Iriss Medical recently closed a round on Seedrs, 197 per cent funded. The company makes an innovative medical device which performs automatic eye tests aimed at the early detection and prevention of lazy eye in children. It raised £491,387 for 4.92 per cent equity.
Over the past decade, donation-based crowdfunding has played a reasonably prominent role in helping to fund technological development. DIY robots have been funded on Kickstarter, along with drones and 3D printers. In the US, it has become an alternative go-to for science researchers struggling to get grants., for example, is a platform devoted to donation-based crowdfunding of scientific projects. It’s backed by Bill Gates, who writes on the website: “this solution helps close the gap for potential and promising, but unfunded projects”.

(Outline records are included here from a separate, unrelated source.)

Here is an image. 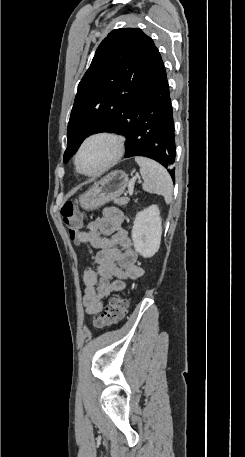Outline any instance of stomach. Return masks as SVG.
<instances>
[{"instance_id":"stomach-1","label":"stomach","mask_w":245,"mask_h":457,"mask_svg":"<svg viewBox=\"0 0 245 457\" xmlns=\"http://www.w3.org/2000/svg\"><path fill=\"white\" fill-rule=\"evenodd\" d=\"M128 182L129 176L127 172L113 170V172H109L101 180L95 182L89 190H86L85 194L80 196V206L86 208V210H93V208H98V206L109 202V200H115L120 194H123Z\"/></svg>"}]
</instances>
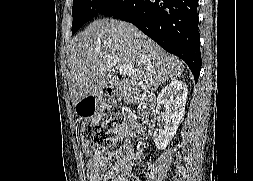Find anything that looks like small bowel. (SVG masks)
Returning <instances> with one entry per match:
<instances>
[{
  "label": "small bowel",
  "mask_w": 253,
  "mask_h": 181,
  "mask_svg": "<svg viewBox=\"0 0 253 181\" xmlns=\"http://www.w3.org/2000/svg\"><path fill=\"white\" fill-rule=\"evenodd\" d=\"M142 147V142L135 147L124 138L118 149L91 157L86 164L89 181H125L132 165L143 160Z\"/></svg>",
  "instance_id": "1"
}]
</instances>
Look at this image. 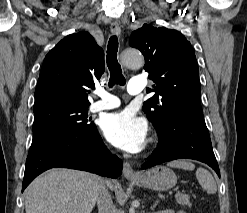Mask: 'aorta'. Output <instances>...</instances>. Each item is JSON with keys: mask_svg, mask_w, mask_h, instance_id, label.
Masks as SVG:
<instances>
[{"mask_svg": "<svg viewBox=\"0 0 247 213\" xmlns=\"http://www.w3.org/2000/svg\"><path fill=\"white\" fill-rule=\"evenodd\" d=\"M122 63L126 67L139 68L144 63L142 54L135 49H126L121 54Z\"/></svg>", "mask_w": 247, "mask_h": 213, "instance_id": "aorta-1", "label": "aorta"}]
</instances>
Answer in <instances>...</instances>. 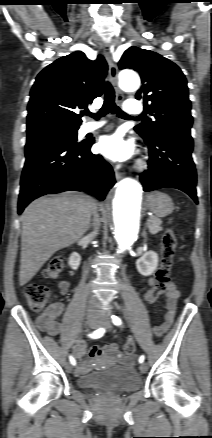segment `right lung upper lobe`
<instances>
[{"label": "right lung upper lobe", "mask_w": 212, "mask_h": 438, "mask_svg": "<svg viewBox=\"0 0 212 438\" xmlns=\"http://www.w3.org/2000/svg\"><path fill=\"white\" fill-rule=\"evenodd\" d=\"M107 63L89 60L81 51L57 59L37 76L30 92L27 130L46 126L79 127L87 107L102 95Z\"/></svg>", "instance_id": "1"}]
</instances>
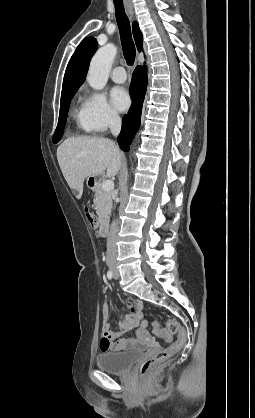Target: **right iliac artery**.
Here are the masks:
<instances>
[{
    "instance_id": "82829eb1",
    "label": "right iliac artery",
    "mask_w": 255,
    "mask_h": 418,
    "mask_svg": "<svg viewBox=\"0 0 255 418\" xmlns=\"http://www.w3.org/2000/svg\"><path fill=\"white\" fill-rule=\"evenodd\" d=\"M107 277H108V279H109V280H111V279H112V277H113V272H112L111 270H109V271L107 272Z\"/></svg>"
}]
</instances>
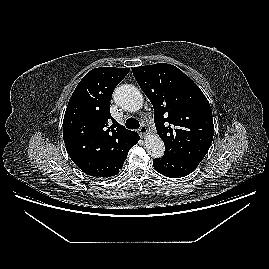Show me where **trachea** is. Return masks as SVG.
<instances>
[{"mask_svg": "<svg viewBox=\"0 0 269 269\" xmlns=\"http://www.w3.org/2000/svg\"><path fill=\"white\" fill-rule=\"evenodd\" d=\"M125 125L128 129H138L140 127L139 121L132 117L126 120Z\"/></svg>", "mask_w": 269, "mask_h": 269, "instance_id": "obj_1", "label": "trachea"}]
</instances>
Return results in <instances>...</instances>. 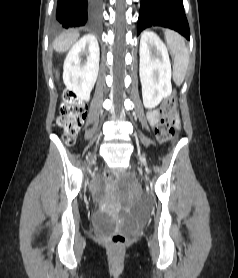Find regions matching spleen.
Here are the masks:
<instances>
[{
  "label": "spleen",
  "mask_w": 238,
  "mask_h": 278,
  "mask_svg": "<svg viewBox=\"0 0 238 278\" xmlns=\"http://www.w3.org/2000/svg\"><path fill=\"white\" fill-rule=\"evenodd\" d=\"M165 39L174 59V82L177 85H181L184 81L188 69L189 51L185 45L183 37L178 33L171 30H167L165 32Z\"/></svg>",
  "instance_id": "3e777b00"
}]
</instances>
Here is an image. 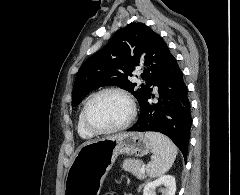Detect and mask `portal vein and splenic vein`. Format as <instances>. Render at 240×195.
<instances>
[{
  "label": "portal vein and splenic vein",
  "mask_w": 240,
  "mask_h": 195,
  "mask_svg": "<svg viewBox=\"0 0 240 195\" xmlns=\"http://www.w3.org/2000/svg\"><path fill=\"white\" fill-rule=\"evenodd\" d=\"M140 171L141 173H145V167H141Z\"/></svg>",
  "instance_id": "18ae733b"
}]
</instances>
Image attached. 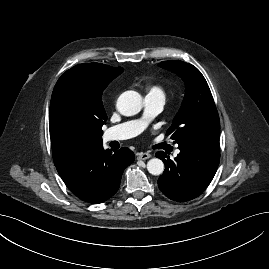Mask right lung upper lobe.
<instances>
[{"label":"right lung upper lobe","mask_w":269,"mask_h":269,"mask_svg":"<svg viewBox=\"0 0 269 269\" xmlns=\"http://www.w3.org/2000/svg\"><path fill=\"white\" fill-rule=\"evenodd\" d=\"M122 67H110L100 63L79 64L66 71L57 81L51 98L49 126L54 164L66 162L82 152L102 146L101 128L107 120L102 104V93L107 85L123 72ZM92 128V135L81 149L62 155L55 140L56 120L61 105Z\"/></svg>","instance_id":"1"}]
</instances>
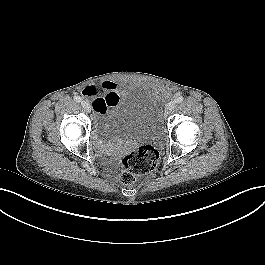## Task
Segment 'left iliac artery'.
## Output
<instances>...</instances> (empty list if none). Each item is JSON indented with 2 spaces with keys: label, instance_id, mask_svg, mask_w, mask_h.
<instances>
[{
  "label": "left iliac artery",
  "instance_id": "left-iliac-artery-1",
  "mask_svg": "<svg viewBox=\"0 0 265 265\" xmlns=\"http://www.w3.org/2000/svg\"><path fill=\"white\" fill-rule=\"evenodd\" d=\"M183 97L182 96H179V97H177L176 99H175V102L176 103H182L183 102Z\"/></svg>",
  "mask_w": 265,
  "mask_h": 265
}]
</instances>
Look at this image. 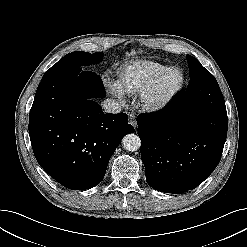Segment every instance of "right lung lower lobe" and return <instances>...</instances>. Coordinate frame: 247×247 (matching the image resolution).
I'll list each match as a JSON object with an SVG mask.
<instances>
[{"label": "right lung lower lobe", "instance_id": "98d812e1", "mask_svg": "<svg viewBox=\"0 0 247 247\" xmlns=\"http://www.w3.org/2000/svg\"><path fill=\"white\" fill-rule=\"evenodd\" d=\"M101 78L83 68L44 75L29 115V135L41 167L64 187L89 189L105 176L122 138L134 132L125 113L104 114L94 98Z\"/></svg>", "mask_w": 247, "mask_h": 247}]
</instances>
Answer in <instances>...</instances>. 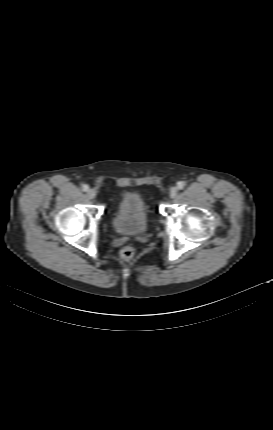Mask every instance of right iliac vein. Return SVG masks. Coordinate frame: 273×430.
Listing matches in <instances>:
<instances>
[{"label":"right iliac vein","mask_w":273,"mask_h":430,"mask_svg":"<svg viewBox=\"0 0 273 430\" xmlns=\"http://www.w3.org/2000/svg\"><path fill=\"white\" fill-rule=\"evenodd\" d=\"M87 196H88V198H89V199H93V198H95V196H96V191H95L94 189H89V190L87 191Z\"/></svg>","instance_id":"right-iliac-vein-1"}]
</instances>
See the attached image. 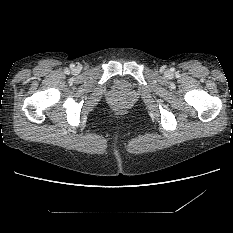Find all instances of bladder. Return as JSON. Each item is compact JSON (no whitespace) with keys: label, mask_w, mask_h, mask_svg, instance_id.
<instances>
[{"label":"bladder","mask_w":233,"mask_h":233,"mask_svg":"<svg viewBox=\"0 0 233 233\" xmlns=\"http://www.w3.org/2000/svg\"><path fill=\"white\" fill-rule=\"evenodd\" d=\"M125 86H126V80L124 78L119 77L114 80L115 88H123Z\"/></svg>","instance_id":"bladder-1"}]
</instances>
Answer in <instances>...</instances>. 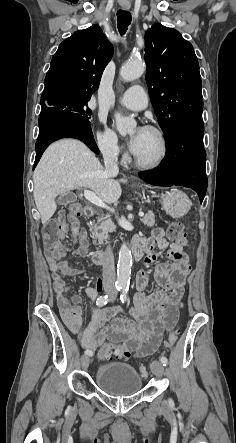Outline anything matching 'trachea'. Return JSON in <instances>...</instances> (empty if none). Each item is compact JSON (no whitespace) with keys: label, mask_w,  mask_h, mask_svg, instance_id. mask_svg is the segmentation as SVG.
Segmentation results:
<instances>
[{"label":"trachea","mask_w":236,"mask_h":443,"mask_svg":"<svg viewBox=\"0 0 236 443\" xmlns=\"http://www.w3.org/2000/svg\"><path fill=\"white\" fill-rule=\"evenodd\" d=\"M131 20V14L128 11L119 10L117 12V26L121 35L126 33Z\"/></svg>","instance_id":"trachea-1"}]
</instances>
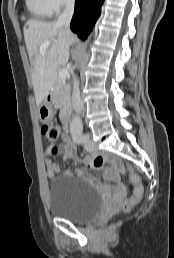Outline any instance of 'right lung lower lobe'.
<instances>
[{"label":"right lung lower lobe","mask_w":174,"mask_h":258,"mask_svg":"<svg viewBox=\"0 0 174 258\" xmlns=\"http://www.w3.org/2000/svg\"><path fill=\"white\" fill-rule=\"evenodd\" d=\"M104 0H75V11L70 27L81 39L89 34L100 16Z\"/></svg>","instance_id":"98d812e1"}]
</instances>
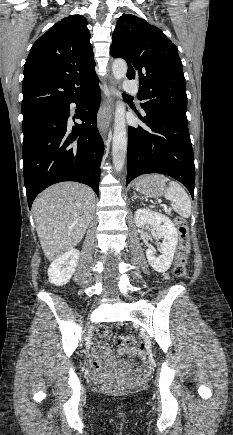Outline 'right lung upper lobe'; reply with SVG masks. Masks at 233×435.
<instances>
[{
	"instance_id": "obj_1",
	"label": "right lung upper lobe",
	"mask_w": 233,
	"mask_h": 435,
	"mask_svg": "<svg viewBox=\"0 0 233 435\" xmlns=\"http://www.w3.org/2000/svg\"><path fill=\"white\" fill-rule=\"evenodd\" d=\"M90 36L87 20L70 15L33 44L24 66L23 117L63 104L96 76Z\"/></svg>"
}]
</instances>
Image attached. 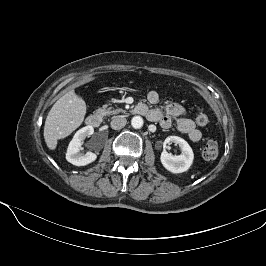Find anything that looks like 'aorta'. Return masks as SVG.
I'll use <instances>...</instances> for the list:
<instances>
[{"label":"aorta","instance_id":"aorta-1","mask_svg":"<svg viewBox=\"0 0 266 266\" xmlns=\"http://www.w3.org/2000/svg\"><path fill=\"white\" fill-rule=\"evenodd\" d=\"M131 125L135 129H140L143 126V119L140 116H134L131 120Z\"/></svg>","mask_w":266,"mask_h":266}]
</instances>
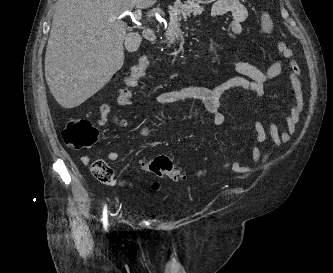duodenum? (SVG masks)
<instances>
[{
	"mask_svg": "<svg viewBox=\"0 0 333 273\" xmlns=\"http://www.w3.org/2000/svg\"><path fill=\"white\" fill-rule=\"evenodd\" d=\"M142 34L145 40H147L148 42H155L157 39L155 31L151 28L144 29Z\"/></svg>",
	"mask_w": 333,
	"mask_h": 273,
	"instance_id": "obj_1",
	"label": "duodenum"
}]
</instances>
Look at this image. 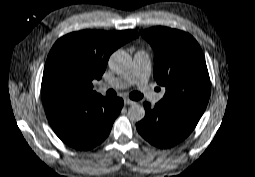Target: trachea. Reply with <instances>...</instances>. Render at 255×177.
I'll use <instances>...</instances> for the list:
<instances>
[{"mask_svg":"<svg viewBox=\"0 0 255 177\" xmlns=\"http://www.w3.org/2000/svg\"><path fill=\"white\" fill-rule=\"evenodd\" d=\"M106 94L107 96H110V97L116 96V92L111 89L108 90ZM129 96L131 99H134V100H139L143 97V95L139 92H132Z\"/></svg>","mask_w":255,"mask_h":177,"instance_id":"3493384b","label":"trachea"}]
</instances>
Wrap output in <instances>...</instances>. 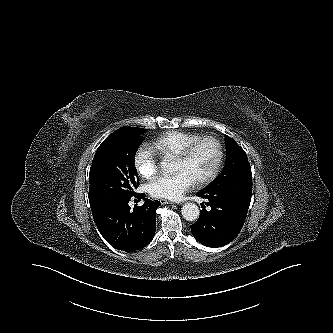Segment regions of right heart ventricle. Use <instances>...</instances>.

But as the crowdfunding industry has evolved, businesses which have in the past looked to donation-based funding have started offering equity to investors. Iriss is just the latest example.


Yet although increasing numbers of tech businesses are turning to equity crowdfunding, provision for research and development (R&D) projects – particularly for firms that are still at the pre-product stage, but also those that are pre-market – is still extremely limited. “You generally see companies that have a prototype or are on a clear path to have a product. The (usually donation-based) crowdfunding supports the commercialisation of the product,” explains Thomas Tanghe, an associate at Space Tec, which last year authored Crowdfunding Innovative Ventures in Europe for the European Commission. “R&D isn’t very application driven generally – otherwise, you’d call it product development,” he adds. This makes offering equity and debentures very difficult – investors aren’t just betting on a high-risk startup, but often on a model with no clear path to revenue generation.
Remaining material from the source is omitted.